Segment Start: Material for this task

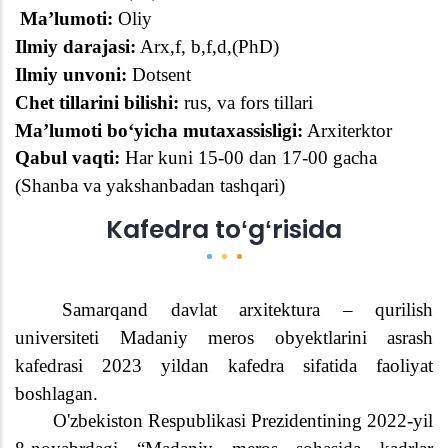
Ma’lumoti:
Oliy
Ilmiy darajasi:
Arx,f, b,f,d,(PhD)
Ilmiy unvoni:
Dotsent
Chet tillarini bilishi:
rus, va fors tillari
Ma’lumoti boʻyicha mutaxassisligi:
Arxiterktor
Qabul vaqti:
Har kuni 15-00 dan 17-00 gacha
(Shanba
va
yakshanbadan tashqari)
Kafedra toʻgʻrisida
Samarqand davlat arxitektura – qurilish
universiteti Madaniy meros obyektlarini asrash
kafedrasi
2023 yildan kafedra
sifatida
faoliyat
boshlagan
.
O'zbekiston Respublikasi Prezidentining 2022-yil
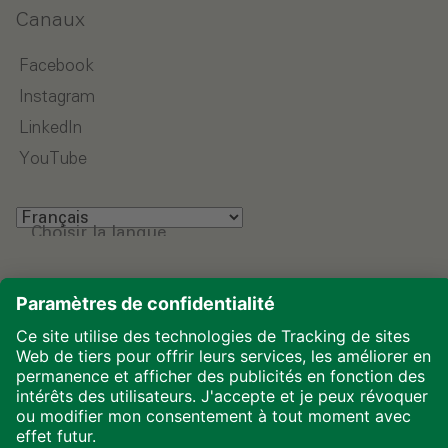
Canaux
Facebook
Instagram
LinkedIn
YouTube
Choisir la langue
Mentions légales
Protection des données
Téléchargements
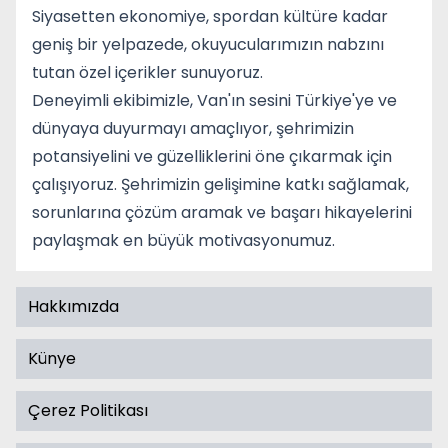
Siyasetten ekonomiye, spordan kültüre kadar
geniş bir yelpazede, okuyucularımızın nabzını
tutan özel içerikler sunuyoruz.
Deneyimli ekibimizle, Van'ın sesini Türkiye'ye ve
dünyaya duyurmayı amaçlıyor, şehrimizin
potansiyelini ve güzelliklerini öne çıkarmak için
çalışıyoruz. Şehrimizin gelişimine katkı sağlamak,
sorunlarına çözüm aramak ve başarı hikayelerini
paylaşmak en büyük motivasyonumuz.
Hakkımızda
Künye
Çerez Politikası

Segment End: Material for this task

An exact copy is needed of the stretch above that opens with the line containing "Arxiterktor" and closes with the line containing "Siyasetten ekonomiye, spordan kültüre kadar"; the pictures are not part of it.

Arxiterktor
Qabul vaqti:
Har kuni 15-00 dan 17-00 gacha
(Shanba
va
yakshanbadan tashqari)
Kafedra toʻgʻrisida
Samarqand davlat arxitektura – qurilish
universiteti Madaniy meros obyektlarini asrash
kafedrasi
2023 yildan kafedra
sifatida
faoliyat
boshlagan
.
O'zbekiston Respublikasi Prezidentining 2022-yil
Canaux
Facebook
Instagram
LinkedIn
YouTube
Choisir la langue
Mentions légales
Protection des données
Téléchargements
Siyasetten ekonomiye, spordan kültüre kadar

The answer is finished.